▶ **TRY IT**
Count the lines of the listing that contain the string "Aguascalientes", treating uppercase and lowercase letters as different. Reply with the number alone.

▶ **PROVIDED INFORMATION**
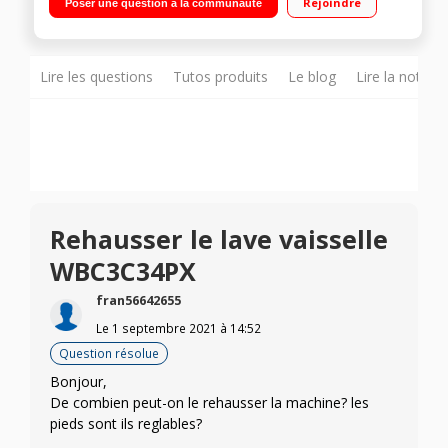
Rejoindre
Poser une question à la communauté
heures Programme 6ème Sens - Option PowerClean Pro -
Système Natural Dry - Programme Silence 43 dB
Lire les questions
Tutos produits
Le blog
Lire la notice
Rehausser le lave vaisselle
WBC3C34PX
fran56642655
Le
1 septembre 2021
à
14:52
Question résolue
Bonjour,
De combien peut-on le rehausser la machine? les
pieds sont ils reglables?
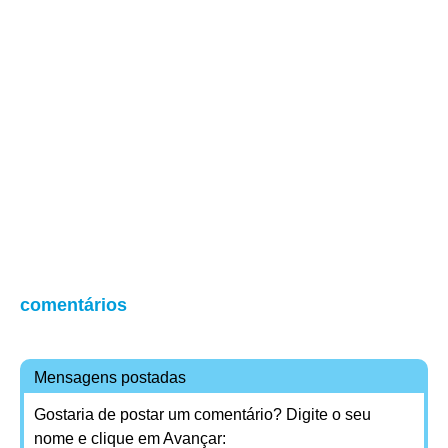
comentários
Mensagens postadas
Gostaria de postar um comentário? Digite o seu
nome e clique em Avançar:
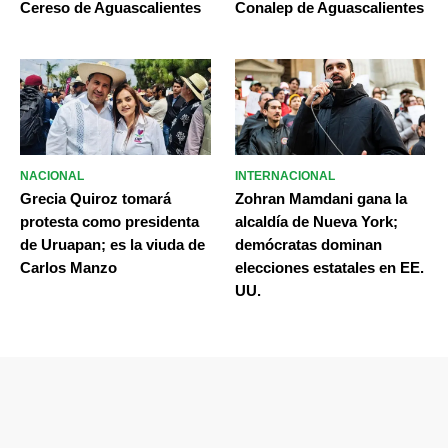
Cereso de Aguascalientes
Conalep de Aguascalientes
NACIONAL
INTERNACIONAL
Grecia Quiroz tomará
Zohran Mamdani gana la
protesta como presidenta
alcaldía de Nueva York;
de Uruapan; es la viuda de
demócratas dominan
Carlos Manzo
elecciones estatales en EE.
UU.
---
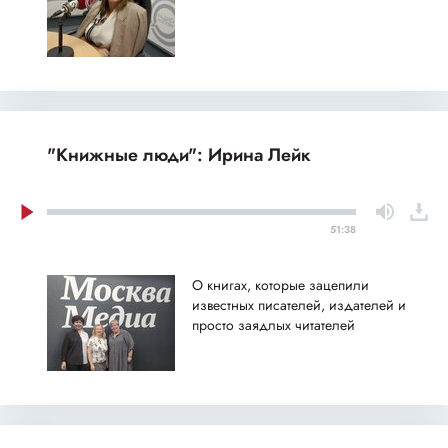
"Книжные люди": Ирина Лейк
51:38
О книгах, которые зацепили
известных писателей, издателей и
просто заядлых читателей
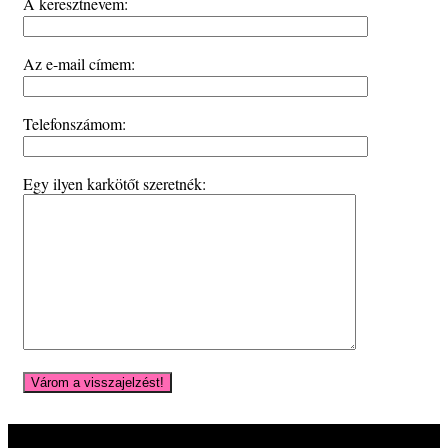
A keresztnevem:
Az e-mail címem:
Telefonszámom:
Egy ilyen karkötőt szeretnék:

▶ **WRITTEN REPLY**
2